Hypothesis / aims of study
Intermittent catherisation has the been the main stay of managing neurogenic bladder since the last half century. Despite its ease and applicability a large proportion of patients especially the tertaplegics find it a difficult method to adopt and most of these patient continue to be on an indwelling catheter which is changed every 3-4 weeks.
It is not uncommon for patients with Spinal cord injury (SCI) to have urethral injury due to intra-urethral Foleys balloon inflation. This has been declared as a never event. Although several advances have been made in management of spinal cord injury patients during the last few decades, we continue to see this complication of Foley catheter balloon inflation in urethra in spinal cord injury patients.
Our aim was to prevent this iatrogenic complication which is a source of short term and long term morbidity in SCI patients by educating and training dedicated urology nurses and developing Cardinal principles for Foley catherisation in SCI patients.
Study design, materials and methods
All catherisations done on male SCI patients who were admitted in IPD over a three year period were studied for evidence of urethral injury.
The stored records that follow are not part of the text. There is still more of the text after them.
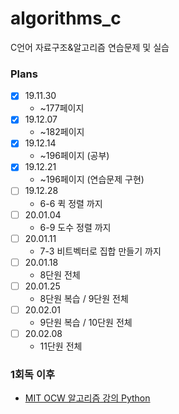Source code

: # algorithms_c
C언어 자료구조&amp;알고리즘 연습문제 및 실습

### Plans 
- [X] 19.11.30  
  * ~177페이지 
- [X] 19.12.07  
  * ~182페이지 
- [X] 19.12.14  
  * ~196페이지 (공부)
- [X] 19.12.21  
  * ~196페이지 (연습문제 구현)
- [ ] 19.12.28  
  * 6-6 퀵 정렬 까지 
- [ ] 20.01.04  
  * 6-9 도수 정렬 까지 
- [ ] 20.01.11  
  * 7-3 비트벡터로 집합 만들기 까지 
- [ ] 20.01.18  
  * 8단원 전체
- [ ] 20.01.25  
  * 8단원 복습 / 9단원 전체 
- [ ] 20.02.01  
  * 9단원 복습 / 10단원 전체 
- [ ] 20.02.08  
  * 11단원 전체 

### 1회독 이후 
- [MIT OCW 알고리즘 강의 Python](https://www.edwith.org/introalgorithm/joinLectures/16685)
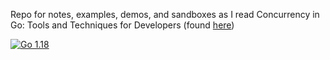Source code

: Repo for notes, examples, demos, and sandboxes as I read Concurrency in Go: Tools and Techniques 
for Developers 
(found [here](https://www.oreilly.com/library/view/concurrency-in-go/9781491941294/))

<a href="https://golang.org/doc/go1.18"><img alt="Go 1.18" src="https://img.shields.io/badge/golang-1.18-blue?logo=go&color=5EC9E3"></a>
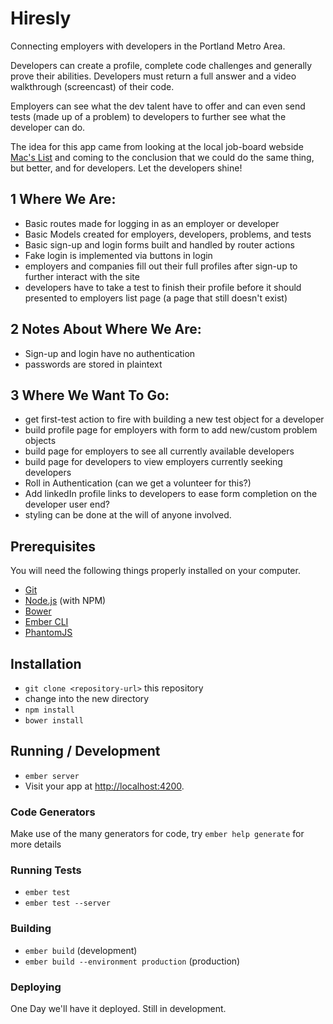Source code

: # Hiresly

Connecting employers with developers in the Portland Metro Area.

Developers can create a profile, complete code challenges and generally prove their abilities. Developers must return a full answer and a video walkthrough (screencast) of their code.

Employers can see what the dev talent have to offer and can even send tests  (made up of a problem) to developers to further see what the developer can do.

The idea for this app came from looking at the local job-board webside [Mac's List](https://www.macslist.org/) and coming to the conclusion that we could do the same thing, but better, and for developers. Let the developers shine!

## 1 Where We Are:

* Basic routes made for logging in as an employer or developer
* Basic Models created for employers, developers, problems, and tests
* Basic sign-up and login forms built and handled by router actions
* Fake login is implemented via buttons in login
* employers and companies fill out their full profiles after sign-up to further interact with the site
* developers have to take a test to finish their profile before it should presented to employers list page (a page that still doesn't exist)

## 2 Notes About Where We Are:

* Sign-up and login have no authentication
* passwords are stored in plaintext

## 3 Where We Want To Go:

* get first-test action to fire with building a new test object for a developer
* build profile page for employers with form to add new/custom problem objects
* build page for employers to see all currently available developers
* build page for developers to view employers currently seeking developers
* Roll in Authentication (can we get a volunteer for this?)
* Add linkedIn profile links to developers to ease form completion on the developer user end?
* styling can be done at the will of anyone involved.

## Prerequisites

You will need the following things properly installed on your computer.

* [Git](http://git-scm.com/)
* [Node.js](http://nodejs.org/) (with NPM)
* [Bower](http://bower.io/)
* [Ember CLI](http://www.ember-cli.com/)
* [PhantomJS](http://phantomjs.org/)

## Installation

* `git clone <repository-url>` this repository
* change into the new directory
* `npm install`
* `bower install`

## Running / Development

* `ember server`
* Visit your app at [http://localhost:4200](http://localhost:4200).

### Code Generators

Make use of the many generators for code, try `ember help generate` for more details

### Running Tests

* `ember test`
* `ember test --server`

### Building

* `ember build` (development)
* `ember build --environment production` (production)

### Deploying

One Day we'll have it deployed. Still in development.
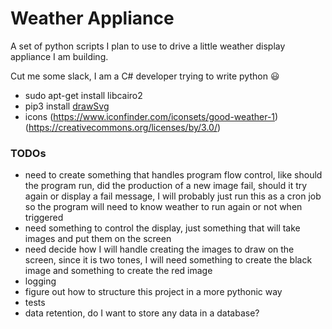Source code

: Weather Appliance
=================

A set of python scripts I plan to use to drive a little weather display appliance I am building.

Cut me some slack, I am a C# developer trying to write python 😃

- sudo apt-get install libcairo2
- pip3 install [drawSvg](https://pypi.org/project/drawSvg/)
- icons (https://www.iconfinder.com/iconsets/good-weather-1) (https://creativecommons.org/licenses/by/3.0/)

### TODOs
- need to create something that handles program flow control, like should the program run, did the 
production of a new image fail, should it try again or display a fail message, I will probably just
run this as a cron job so the program will need to know weather to run again or not when triggered
- need something to control the display, just something that will take images and put them on the screen
- need decide how I will handle creating the images to draw on the screen, since it is two tones, I will
need something to create the black image and something to create the red image
- logging
- figure out how to structure this project in a more pythonic way
- tests
- data retention, do I want to store any data in a database?

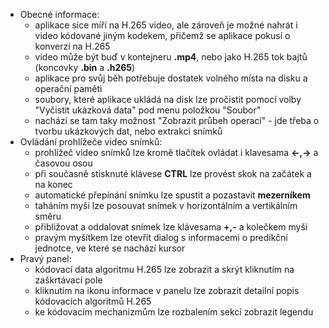 ﻿* Obecné informace:
	* aplikace sice míří na H.265 video, ale zároveň je možné nahrát i video kódované jiným kodekem, přičemž se aplikace pokusí o konverzi na H.265
	* video může být buď v kontejneru **.mp4**, nebo jako H.265 tok bajtů (koncovky **.bin** a **.h265**)
	* aplikace pro svůj běh potřebuje dostatek volného místa na disku a operační paměti
	* soubory, které aplikace ukládá na disk lze pročistit pomocí volby "Vyčistit ukázková data" pod menu položkou "Soubor"
	* nachází se tam taky možnost "Zobrazit průbeh operací" - jde třeba o tvorbu ukázkových dat, nebo extrakci snímků
* Ovládání prohlížeče video snímků:
	* prohlížeč video snímků lze kromě tlačítek ovládat i klavesama **←,→** a časovou osou
	* při současně stisknuté klávese **CTRL** lze provést skok na začátek a na konec
	* automatické přepínání snímku lze spustit a pozastavit **mezerníkem**
	* taháním myši lze posouvat snímek v horizontálním a vertikálním směru
	* přibližovat a oddalovat snímek lze klávesama **+,-** a kolečkem myši
	* pravým myšítkem lze otevřít dialog s informacemi o predikční jednotce, ve které se nachází kursor
* Pravý panel:
	* kódovací data algoritmu H.265 lze zobrazit a skrýt kliknutím na zaškrtávací pole
	* kliknutím na ikonu informace v panelu lze zobrazit detailní popis kódovacích algoritmů H.265
	* ke kódovacím mechanizmům lze rozbalením sekcí zobrazit legendu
All catherisations done were recorded in the urinary catheter insertion chart in the case sheet.
A total of 5200 catherisations were done on 3100 SCI patients by Urology nurses.
All catherisations were performed by Six of our dedicated trained urology nurses who were taught the following 5 cardinal principles of Foleys insertion in the SCI patients.
1. Use of adequate lubrication (instillation of 20 ml of lidocaine jelly with a waiting period of 5 minutes)
2. Filling of bladder with 100 ml of saline through the existing (old) catheter in case of catheter change.
3. Inserting catheter up to the hub and inflating the balloon (without resistance) only when there is free flow of urine/saline.
4. Pulling the catheter back to feel the catch on bladder neck and then pushing the catheter back into the bladder the “YO-YO” sign. (If the catheter can easily be pushed back inside the bladder its definitely not in the urethra)
5. Flushing the catheter with 50 ml of normal saline using a leur lock syringe
(fits easily into the Foleys) , if it bypasses right out the urethra, or won’t inject,
the catheter is probably not positioned correctly and ensuring that the volume of
fluid flushed into the bladder can easily be aspirated with the syringe.
Interpretation of results
The rate of Intra-urethral balloon inflation was near zero(0.05%). We were able to reduce the rate of this iatrogenic complication by training and educating our existing urology nurses without incurring any added extra cost. The Urologist work burden due to traumatic catherisation was considerably reduced and urological resources and skills could be better utilized. Ultrasound confirmation was required only in 0.1% of cases and consequently ensued optimal utilisation of radiology services.